Le président du Conseil du Togo, Faure Gnassingbé, a reçu, ce vendredi 8 août 2025, le président sierra-léonais Julius Maada Bio, également président en exercice de la Conférence des chefs d’État et de gouvernement de la Communauté économique des États de l’Afrique de l’Ouest (Cedeao). Selon la présidence togolaise, cette visite s’inscrit dans le cadre du renforcement des relations bilatérales et de la consolidation de l’intégration sous-régionale.
Les deux dirigeants ont réaffirmé leur volonté commune de dynamiser la coopération dans les domaines politique, économique, portuaire, logistique et sécuritaire, au bénéfice de leurs populations. La libre circulation des biens et des personnes, pilier de la Cedeao, a constitué l’un des points centraux des échanges, les deux chefs d’État renouvelant leur engagement à œuvrer pour une intégration plus effective, considérée comme un levier essentiel du développement économique et de la stabilité politique en Afrique de l’Ouest.
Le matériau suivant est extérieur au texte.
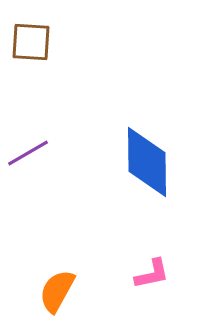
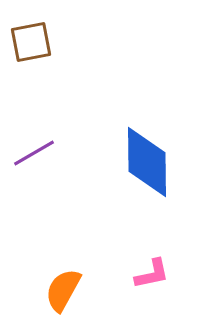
brown square: rotated 15 degrees counterclockwise
purple line: moved 6 px right
orange semicircle: moved 6 px right, 1 px up
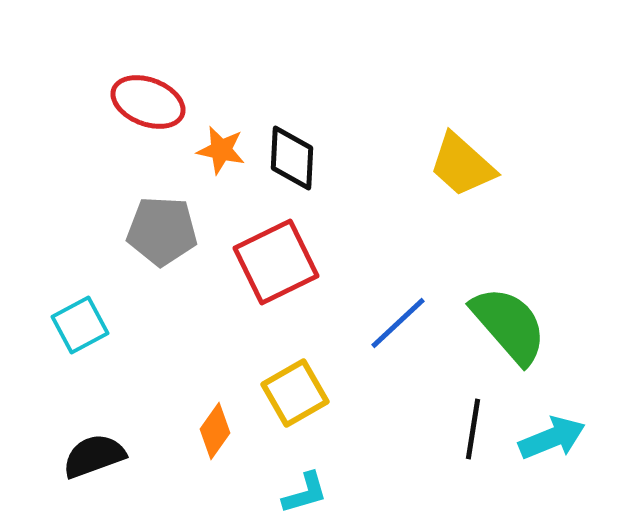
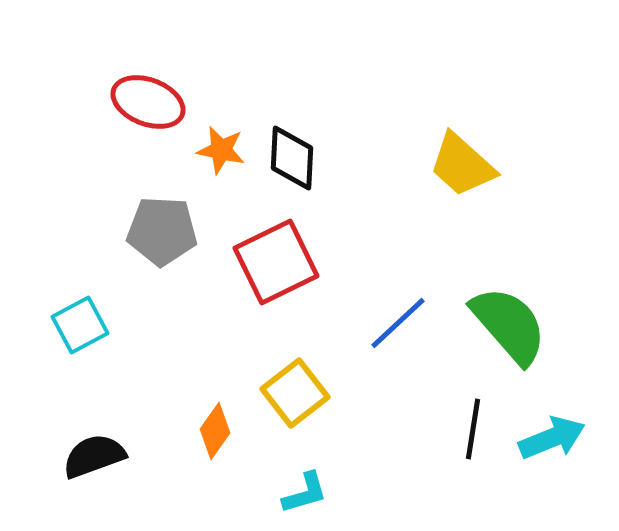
yellow square: rotated 8 degrees counterclockwise
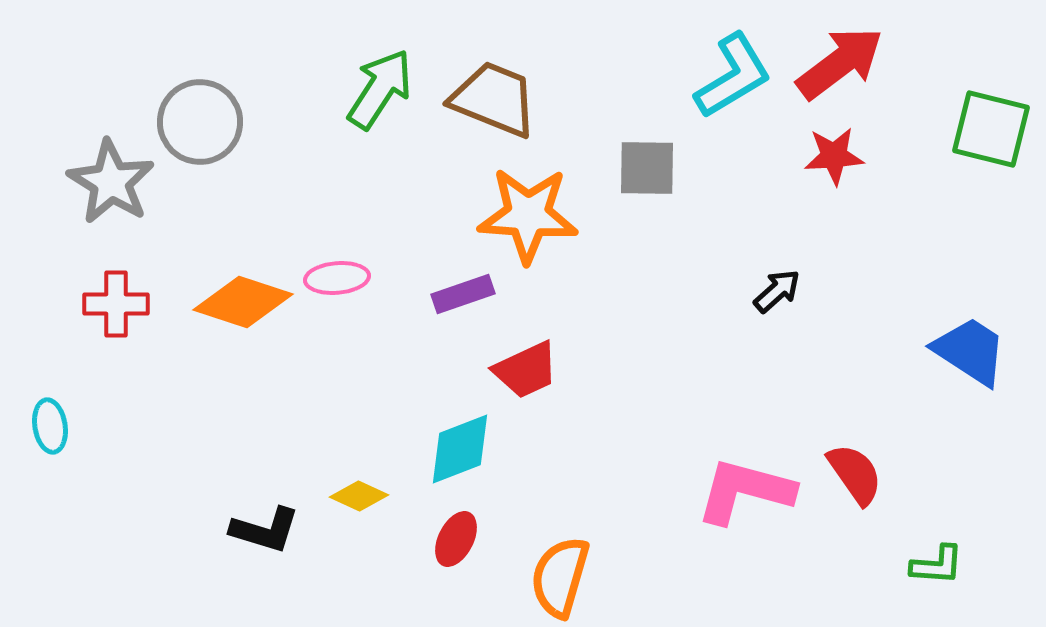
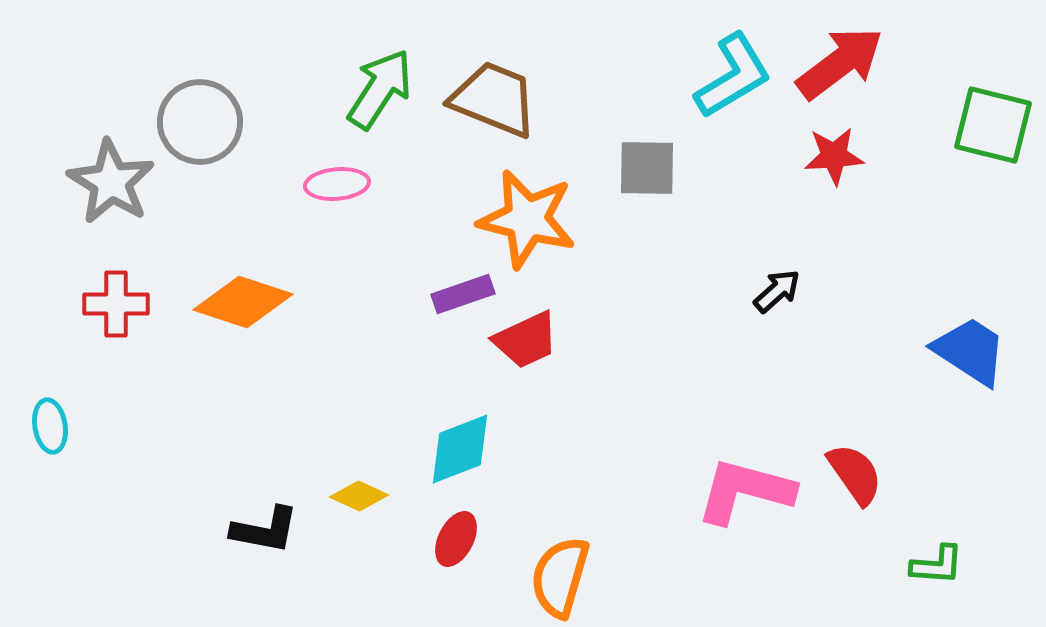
green square: moved 2 px right, 4 px up
orange star: moved 1 px left, 4 px down; rotated 10 degrees clockwise
pink ellipse: moved 94 px up
red trapezoid: moved 30 px up
black L-shape: rotated 6 degrees counterclockwise
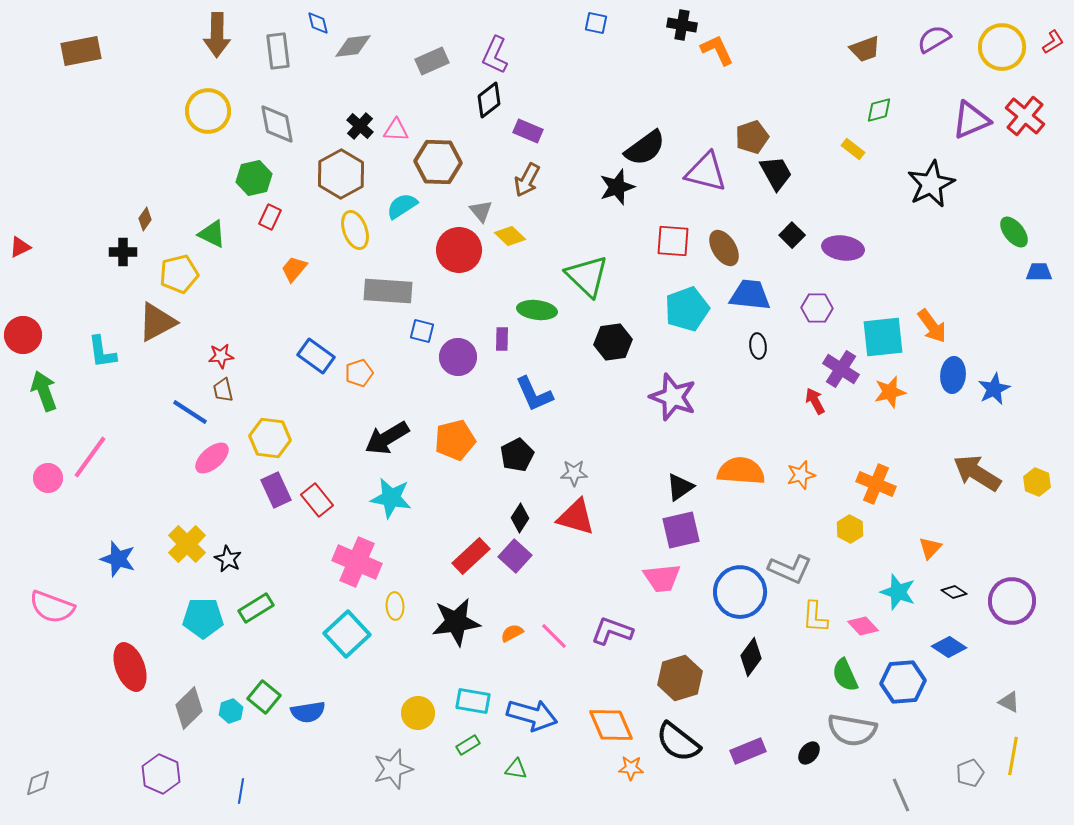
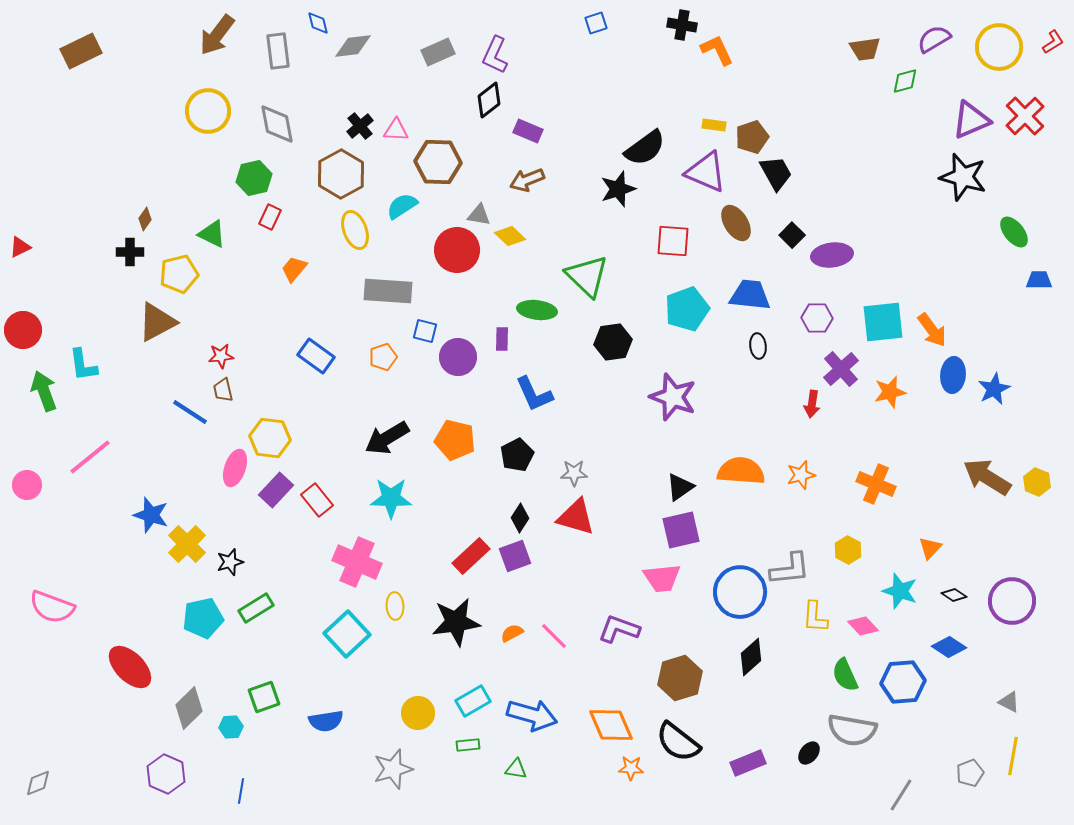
blue square at (596, 23): rotated 30 degrees counterclockwise
brown arrow at (217, 35): rotated 36 degrees clockwise
yellow circle at (1002, 47): moved 3 px left
brown trapezoid at (865, 49): rotated 12 degrees clockwise
brown rectangle at (81, 51): rotated 15 degrees counterclockwise
gray rectangle at (432, 61): moved 6 px right, 9 px up
green diamond at (879, 110): moved 26 px right, 29 px up
red cross at (1025, 116): rotated 6 degrees clockwise
black cross at (360, 126): rotated 8 degrees clockwise
yellow rectangle at (853, 149): moved 139 px left, 24 px up; rotated 30 degrees counterclockwise
purple triangle at (706, 172): rotated 9 degrees clockwise
brown arrow at (527, 180): rotated 40 degrees clockwise
black star at (931, 184): moved 32 px right, 7 px up; rotated 30 degrees counterclockwise
black star at (617, 187): moved 1 px right, 2 px down
gray triangle at (481, 211): moved 2 px left, 4 px down; rotated 40 degrees counterclockwise
brown ellipse at (724, 248): moved 12 px right, 25 px up
purple ellipse at (843, 248): moved 11 px left, 7 px down; rotated 15 degrees counterclockwise
red circle at (459, 250): moved 2 px left
black cross at (123, 252): moved 7 px right
blue trapezoid at (1039, 272): moved 8 px down
purple hexagon at (817, 308): moved 10 px down
orange arrow at (932, 326): moved 4 px down
blue square at (422, 331): moved 3 px right
red circle at (23, 335): moved 5 px up
cyan square at (883, 337): moved 15 px up
cyan L-shape at (102, 352): moved 19 px left, 13 px down
purple cross at (841, 369): rotated 15 degrees clockwise
orange pentagon at (359, 373): moved 24 px right, 16 px up
red arrow at (815, 401): moved 3 px left, 3 px down; rotated 144 degrees counterclockwise
orange pentagon at (455, 440): rotated 27 degrees clockwise
pink line at (90, 457): rotated 15 degrees clockwise
pink ellipse at (212, 458): moved 23 px right, 10 px down; rotated 30 degrees counterclockwise
brown arrow at (977, 473): moved 10 px right, 4 px down
pink circle at (48, 478): moved 21 px left, 7 px down
purple rectangle at (276, 490): rotated 68 degrees clockwise
cyan star at (391, 498): rotated 9 degrees counterclockwise
yellow hexagon at (850, 529): moved 2 px left, 21 px down
purple square at (515, 556): rotated 28 degrees clockwise
blue star at (118, 559): moved 33 px right, 44 px up
black star at (228, 559): moved 2 px right, 3 px down; rotated 28 degrees clockwise
gray L-shape at (790, 569): rotated 30 degrees counterclockwise
cyan star at (898, 592): moved 2 px right, 1 px up
black diamond at (954, 592): moved 3 px down
cyan pentagon at (203, 618): rotated 12 degrees counterclockwise
purple L-shape at (612, 631): moved 7 px right, 2 px up
black diamond at (751, 657): rotated 12 degrees clockwise
red ellipse at (130, 667): rotated 24 degrees counterclockwise
green square at (264, 697): rotated 32 degrees clockwise
cyan rectangle at (473, 701): rotated 40 degrees counterclockwise
cyan hexagon at (231, 711): moved 16 px down; rotated 15 degrees clockwise
blue semicircle at (308, 712): moved 18 px right, 9 px down
green rectangle at (468, 745): rotated 25 degrees clockwise
purple rectangle at (748, 751): moved 12 px down
purple hexagon at (161, 774): moved 5 px right
gray line at (901, 795): rotated 56 degrees clockwise
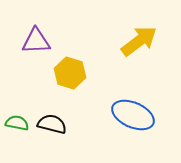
La situation sécuritaire dans la région a également été abordée. Julius Maada Bio a salué le rôle de Faure Gnassingbé dans le maintien de la paix en Sierra Leone, notamment lors des périodes de tensions internes, et exprimé sa gratitude au peuple togolais pour sa solidarité constante. Le dirigeant sierra-léonais a aussi mis en avant la médiation menée par son hôte dans la résolution de la crise dans l’est de la République démocratique du Congo, présentée comme une contribution importante à la stabilité de la région des Grands Lacs.
Les deux pays envisagent désormais la mise en place d’une commission mixte de coopération, chargée d’assurer le suivi des projets communs et de poser les bases juridiques de leur partenariat. À travers ce mécanisme, Lomé et Freetown espèrent mobiliser davantage leurs secteurs privés et diasporas respectives pour stimuler les échanges économiques et culturels.
Les discussions ont également ouvert des perspectives dans les domaines du tourisme durable et des industries culturelles, perçus comme des vecteurs de rapprochement et de croissance partagée.